Gray continues by making the astute point that the medical model does a great job of making objective acceptable levels of basically everything. We know that anything over 120/80 is hypertension, we know what a high blood alcohol level is, we know what number is considered hight cholesterol…but we don’t know what an acceptable level of movement is. Gray explains that the Functional Movement Screen (FMS) is a systematic way of assigning a value to movement patterns that can be tested and re-tested. This provides the therapist with valuable information about both symptomatic and asymptomatic dysfunction within the body. He believes that all clients should be able to pass an FMS before being discharged from care. Although I agree with him in theory, practically this just won’t happen.
A great example of his movement philosophy is when he talks about watching a child jump off a step and saying that if they go into valgus knee collapse, their glute medius is weak. Yes, that could be the case…but there are many other reasons why a child would go into valgus collapse that we need to be assessed before we could come to any conclusions. This is why the FMS is a great tool within the global physiotherapy toolbox.
Gray incorporates manual therapy by telling us that we should use manual therapy intervention to treat dysfunctional and painful patterns…meaning that if someone gets anterior ankle pain with a deep squat, we should mobilize the talus posteriorly to abolish that pain (if that is in fact the movement restriction at the talocrural joint). Gray then states that as we are treating the painful pattern with manual therapy, we should be using corrective exercise to treat the dysfunctional non-painful patterns…meaning that if someone has very poor weight shifting with single leg standing but no pain, we should treat that problem with corrective exercise because it will lead to painful dysfunction at some point down the road anyway.
He went on to discuss what the FMS and SFMA are and how they can be incorporated to the manual therapists everyday practice. He ended by saying “we manage peoples blood pressure before symptoms appear, why not movement?”
I was surprised to learn that many foreign therapists have never heard of Gray Cook or his work. I believe that him being invited as a keynote speaker at an international manual therapy conference is a testament to how much his systems have impacted the orthopaedic community at large. I foresee his textbook, Movement, becoming a standard resource for all physiotherapy students in the future. He lays out the foundations of movement that incorporates assessing and treating dysfunction to help patients get and stay out of pain..and really, isn’t that the goal?
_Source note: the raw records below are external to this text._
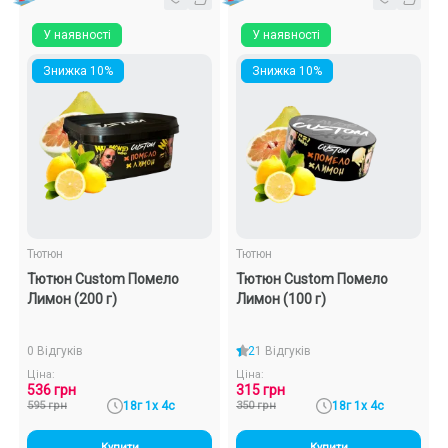
У наявності
У наявності
Знижка 10%
Знижка 10%
Тютюн
Тютюн
Тютюн Custom Помело
Тютюн Custom Помело
Лимон (200 г)
Лимон (100 г)
0 Відгуків
2
1 Відгуків
Ціна:
Ціна:
536 грн
315 грн
595 грн
18г 1х 4с
350 грн
18г 1х 4с
Купити
Купити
Gray Cook’s career started with an undergraduate degree in sports medicine and exercise science with minors in athletic training and psychology. His interest took him to the University of Miami where he studied physical therapy and furthered his strength and conditioning development and he is a certified strength coach and licensed physical therapist in the same year. His work has targeted fundamental errors in the way that exercise and rehabilitation have been practiced, overlap and even collide. With this work Gray has introduced a systems approach to understanding, training and rehabilitating movement. Fundamental systems minimize logistical errors and will improve communication between the many disciplines that exercise and rehabilitate the masses. Cook suggests that we must map movement patterns and consider movement as a behavior and not simply as clean mechanical data. These basic movement behaviors should be rated and ranked to identify the most fundamental limitation to provide the most logical starting point. He says we must also develop better understanding of how movement patterns are learned, maintained, and restored. Cook’s work cuts to the core of problems like low back pain, obesity, and the general physical decline of a modern culture. By revisiting the natural developmental principals that all infants employ as they learn to walk, run and climb, Gray forces us to rethink motor learning, and modern conditioning practices, corrective exercise, and rehabilitation. In the end Cook contends that we should adhere to natural principles of movement with a systematic approach and let our exercise and rehabilitation methods justify themselves.